== DOCUMENT TEXT ==
>>

# Boat build is finished



## Chrome Crazy (Nov 29, 2010)

I'm sure that alot of you saw the pictures that Omalson posted this past winter of the boat he and I started building in December. Well due to one of us being busy at work and the other one (Omalson) not working the boat build took a little longer than the past 2 did because there are just to many things that take 2 guys to complete. 

Well the boat was dropped of to my shop on Tuesday afternoon with all the welding and painting completed but needing everything else so after 3 long nights here it is, Finished, Done, Complete ready for a river near you. 

Where was Omalson while I was finishing this...... Thats right on a plane to AK. Yes I'm picking on Owen because he is in AK hunting big brown things, and can't defend himself.


----------



## samsteel (Oct 6, 2008)

Looks great...congrats!


----------



## tannhd (Dec 3, 2010)

Really nice. Very jealous.


----------



## jerrob (Aug 6, 2011)

Saweet sled. 
I'm gonna go out to the garage and verbaly abuse my boat, lol.
You guys certainly have this boat building down pat. Thanks for sharing your posts and pics.

J

posted using Outdoor Hub Campfire


----------



## fishinDon (May 23, 2002)

That's a georgeous setup, looks like the hard work paid off! Nice!


----------



## Chrome Crazy (Nov 29, 2010)

riverdawg54 said:


> great looking rig.I just have to come and see it in person.I wanted to get up there to check it out while the boat was being built but never did.Maybe some time down the road I can ceck it out.
> 
> did you run the boat yet?Im wondering about the speed you are getting out of it.Do you have a GPS on it?

<<

== ASSIGNMENT 1 ==
Repeat the rows exactly, everything from the one containing "left elbow: (875, 319, 2)" down to the one containing "left ankle: (794, 529, 26)", with both of those included.
The boat-build thread and the rows that come after it have no connection to each other.

== GIVEN DATA ==
>>

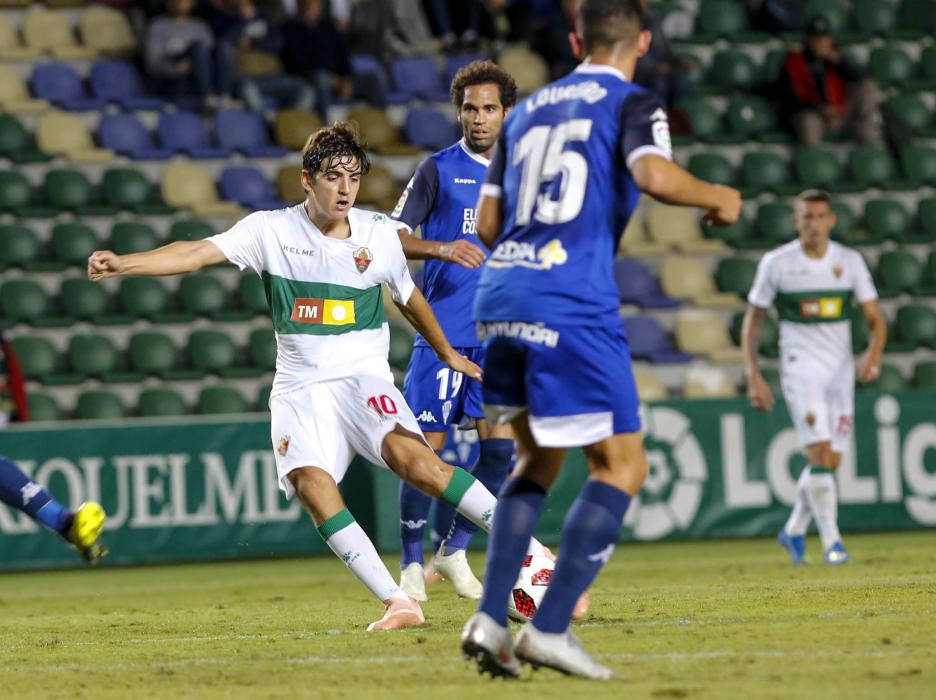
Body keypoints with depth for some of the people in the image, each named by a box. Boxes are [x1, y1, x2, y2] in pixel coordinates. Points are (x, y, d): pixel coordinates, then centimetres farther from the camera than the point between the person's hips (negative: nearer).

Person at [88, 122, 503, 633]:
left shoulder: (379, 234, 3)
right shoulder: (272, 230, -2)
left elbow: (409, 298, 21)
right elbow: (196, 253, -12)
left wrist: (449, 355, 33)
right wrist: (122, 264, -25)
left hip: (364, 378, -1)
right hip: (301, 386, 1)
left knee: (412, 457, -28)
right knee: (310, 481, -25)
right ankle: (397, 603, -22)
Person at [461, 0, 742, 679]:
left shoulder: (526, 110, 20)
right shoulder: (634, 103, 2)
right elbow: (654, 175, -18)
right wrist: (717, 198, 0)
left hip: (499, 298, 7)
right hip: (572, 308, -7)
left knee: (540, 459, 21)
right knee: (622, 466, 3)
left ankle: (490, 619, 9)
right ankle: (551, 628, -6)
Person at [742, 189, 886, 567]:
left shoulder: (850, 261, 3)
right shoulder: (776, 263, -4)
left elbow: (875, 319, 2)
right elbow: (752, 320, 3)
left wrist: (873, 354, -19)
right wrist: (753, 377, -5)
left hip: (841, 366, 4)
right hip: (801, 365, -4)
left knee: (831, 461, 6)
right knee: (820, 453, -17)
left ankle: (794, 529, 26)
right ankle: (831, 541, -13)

<<
>>

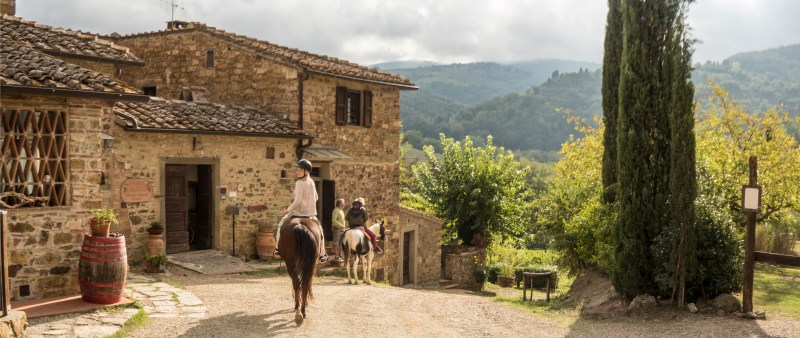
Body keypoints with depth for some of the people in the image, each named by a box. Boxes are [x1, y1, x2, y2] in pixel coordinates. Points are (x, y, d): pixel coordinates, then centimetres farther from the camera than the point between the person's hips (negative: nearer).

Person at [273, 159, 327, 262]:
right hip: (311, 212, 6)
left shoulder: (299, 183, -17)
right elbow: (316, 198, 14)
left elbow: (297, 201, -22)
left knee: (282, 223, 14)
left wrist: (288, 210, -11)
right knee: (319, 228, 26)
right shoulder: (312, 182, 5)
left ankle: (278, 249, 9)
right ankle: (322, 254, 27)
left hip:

<<

== ASSIGNMENT 2 ==
In the boat-build thread, how many nights did it take to finish the boat after it was dropped off at the shop?

== EXERCISE OUTPUT 1 ==
left elbow: (875, 319, 2)
right elbow: (752, 320, 3)
left wrist: (873, 354, -19)
right wrist: (753, 377, -5)
left hip: (841, 366, 4)
right hip: (801, 365, -4)
left knee: (831, 461, 6)
right knee: (820, 453, -17)
left ankle: (794, 529, 26)

== EXERCISE OUTPUT 2 ==
Three long nights.